The Polynesians did a lot of voyaging within a specific window and not much before or after. This is mainly due to natural climate change, wind and current shifts. And currents and winds do change patterns. Too many assume that all that is now, was always this same.


The Polynesian colonization occurred mainly between the years 800−1400. They were always assumed to be upwind, when based on an understanding of modern climate patterns. It is the understanding of some that that migration routes lay downwind from East Polynesia during known times of initial colonization of New Zealand and Easter Island. Scientific debate about migration across the huge area of East Polynesia has been on seafaring technology, both of navigation and canoe capabilities, with some variation in sailing conditions through natural climatic changes and sea level pressures receives less attention.
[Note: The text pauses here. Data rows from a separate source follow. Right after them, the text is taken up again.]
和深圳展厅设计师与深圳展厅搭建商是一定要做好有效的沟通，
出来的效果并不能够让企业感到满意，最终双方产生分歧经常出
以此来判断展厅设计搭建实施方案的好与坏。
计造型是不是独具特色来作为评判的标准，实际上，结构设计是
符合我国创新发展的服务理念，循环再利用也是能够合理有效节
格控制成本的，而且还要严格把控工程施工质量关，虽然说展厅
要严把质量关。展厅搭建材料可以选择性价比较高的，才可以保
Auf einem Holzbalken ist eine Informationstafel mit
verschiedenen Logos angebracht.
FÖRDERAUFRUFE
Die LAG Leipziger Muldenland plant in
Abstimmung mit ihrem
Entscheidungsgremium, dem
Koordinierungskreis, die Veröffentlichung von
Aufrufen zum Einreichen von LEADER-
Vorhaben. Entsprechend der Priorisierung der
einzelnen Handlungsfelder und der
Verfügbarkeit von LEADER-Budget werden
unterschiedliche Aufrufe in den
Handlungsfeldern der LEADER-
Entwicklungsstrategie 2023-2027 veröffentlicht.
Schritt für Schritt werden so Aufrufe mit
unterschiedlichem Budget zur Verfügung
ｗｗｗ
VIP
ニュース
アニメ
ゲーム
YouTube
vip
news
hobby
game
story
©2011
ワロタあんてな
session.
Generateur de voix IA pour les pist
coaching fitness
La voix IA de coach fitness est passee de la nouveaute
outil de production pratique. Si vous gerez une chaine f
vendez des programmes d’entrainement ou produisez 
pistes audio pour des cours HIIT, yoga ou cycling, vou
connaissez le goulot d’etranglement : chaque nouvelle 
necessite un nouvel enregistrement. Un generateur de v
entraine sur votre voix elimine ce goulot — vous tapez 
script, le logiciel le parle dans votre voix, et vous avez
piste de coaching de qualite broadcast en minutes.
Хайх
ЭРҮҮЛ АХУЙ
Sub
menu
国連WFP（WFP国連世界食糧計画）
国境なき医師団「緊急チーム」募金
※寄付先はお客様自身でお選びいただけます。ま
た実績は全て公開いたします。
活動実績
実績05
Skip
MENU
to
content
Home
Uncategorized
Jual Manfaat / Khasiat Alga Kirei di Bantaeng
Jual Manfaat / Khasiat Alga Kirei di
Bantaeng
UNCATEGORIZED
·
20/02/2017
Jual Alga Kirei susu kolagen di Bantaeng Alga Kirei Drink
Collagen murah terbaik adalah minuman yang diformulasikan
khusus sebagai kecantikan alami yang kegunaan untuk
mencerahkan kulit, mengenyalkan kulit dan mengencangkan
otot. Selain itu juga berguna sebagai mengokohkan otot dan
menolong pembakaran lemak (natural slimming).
Winds change with El Niño or La Niña conditions and sometimes these interchangeable conditions can last many years. Poleward expansion of the tropics results in more or less frequent, quasi-stationary anticyclones in the subtropics, and more or less north–south / west–east winds in the southwest Pacific.


During A.D. 800–900 and A.D. 1000–1100, the climate pattern resembles a shift to the Central Pacific El Niño pattern, with southwesterly wind fields over New Zealand, and anomalous westerly wind fields (trade wind reversals) over the Central Pacific. The A.D. 900–1000 period was dominated by the El Niño pattern. During A.D. 1140–1260, the Pacific was dominated by a La Niña pattern, together with an intensification of the subtropical anticyclone. This allowed a climate window for off-wind sailing routes to the southwest Pacific, primarily New Zealand.


After that date sailing would have to be upwind, but by then the location of NZ was already known to Polynesians.

Potential Polynesian voyaging routes to the CEP and extratropical southwest Pacifc post-A.D. 800 are shown. The RED route was open between A.D. 940–970 and between A.D. 1170–1210. The GREEN route was open A.D. 940–960, A.D. 1140–1160, A.D. 1210–1230, and A.D. 1240–1260. The black route was open A.D. 910–960, A.D. 1140–1170, and A.D. 1200–1240. The YELLOW routes were open from A.D. 800–910, A.D. 1010–1030, A.D. 1040–1060, A.D. 1080–1100, and A.D. 1250–1280. The more southern route from the Austral islands was open from A.D. 1290 to A.D. 1440, A.D. 1500–1540, A.D. 1550–1570, and A.D. 1590–1610. The BLUE route was open from A.D. 910–950, 1140–1170, and A.D. 1230–1250. Return voyaging along the green and black routes was open in A.D. 960–990, and mainly open from A.D. 1260 to A.D. 1550.



However, well before the Polynesians explored in their 500 year window the Melanesian's had already done so. NZ, Rapanui and Hawaii already had unique races living there before the Polynesian migrations. Ancient weather patterns would mean they could keep travelling eats. It is simply no one has found any evidence yet...yet! Go back longer and the Zealandia land mass would have enabled ancient people do travel huge distances without as much ocean travel. Of course rising sea waters (yes, they have been rising for thousands of years already) would have covered many ancient coastal sites but as the seas slowly rose so the populations would move with it, just as we do now. Sea currents, land masses, older islands, wind shifts and climate change would all allow what we cannot see now for we only seem to judge the past based on the present, as seen by the models that show that downwind migration from Polynesia was possible while academia still insist it was all upwind voyaging.